In future, more and more end-users for various industrial technologies may start creating a similar experience for themselves, or demanding it from their technology suppliers. A few different combinations and permutations of information value chains and business models may emerge to take advantage of this information originated opportunity.
Organisations with the appetite, capacity, and opportunity of economies of scale may invest in either developing or acquiring the means to connect, collect, analyse, and act on information that will enable them to manage their assets in an optimal way. Many would already have some of the dependencies in place. For example, suitable instrumentation, a data historian, a manufacturing execution system, a workflow system, and a maintenance workorder system. For organisations in this bracket only the analytics component would be required in order to start gaining competitive advantage from advanced asset monitoring.

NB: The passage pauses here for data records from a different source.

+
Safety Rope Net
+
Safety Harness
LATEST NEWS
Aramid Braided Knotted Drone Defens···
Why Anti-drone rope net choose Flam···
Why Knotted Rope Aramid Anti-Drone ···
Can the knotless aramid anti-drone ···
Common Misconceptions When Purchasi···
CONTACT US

In the case of a supplier of manufacturing equipment or other products or services that want to gain competitive advantage and increased market share, or simply avoid disruption, it may very well be the best option to partner with an existing, leading vendor of a complete, hardware agnostic suite of asset performance software that can be integrated with their hardware, and possibly with that of their customers. This would allow the manufacturer to focus on their own core business, whilst still offering customers a great user experience.
Further, if optimising AI can be used, the vendor would be able to exploit the (big) data collected from its customer base to optimise asset reliability and maintenance costs. This means that, say you manufactured some sort of equipment that needs periodic maintenance, you can build prescriptive analytics (AI domain) models to minimise the overall cost of maintenance needed for a given level of service. As a supplier, you can then decide how you want to best use this new value – do you want to leverage it for bigger market share by passing some of it through to your customer base, or do you want to leverage it for higher margins? Probably a bit of both.

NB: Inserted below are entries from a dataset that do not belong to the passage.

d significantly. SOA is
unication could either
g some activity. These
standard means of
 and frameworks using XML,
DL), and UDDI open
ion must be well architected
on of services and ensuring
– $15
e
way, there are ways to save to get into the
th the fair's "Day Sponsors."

There may also be an opportunity for the emergence of aggregators, that have back-to-back partnerships with asset performance management software vendors, that provide the integration of remote, cloud-based asset information services to technology vendors and manufacturers. These aggregators may have partnerships, or may even be, insurance companies, because with the types of models required to fully optimise the information value and the ultimate benefit gained by the end user, this can be thought of as a type of insurance – asset performance assurance.

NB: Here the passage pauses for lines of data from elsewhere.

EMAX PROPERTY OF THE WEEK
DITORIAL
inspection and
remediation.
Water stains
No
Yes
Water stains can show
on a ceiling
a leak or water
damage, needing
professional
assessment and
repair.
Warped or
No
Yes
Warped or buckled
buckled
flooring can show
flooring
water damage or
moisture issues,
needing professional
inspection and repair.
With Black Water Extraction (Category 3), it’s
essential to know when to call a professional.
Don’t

As we can see, everybody in the value chain, from the end customer of the manufactured product right through to the OEM and insurer can benefit from this large new information driven opportunity, but companies that realise that the right software partners, with the right technology as well as industry insight, for rapid time to value as well as sustainable service, may emerge as early winners in this new competitive landscape.
Similarly, to me previous article on Steve Jobs, and why he may have been the greatest salesman of all time, this way of applying information and communication technology offers, at both the OEM and information services level, the opportunity of disruption at a global scale.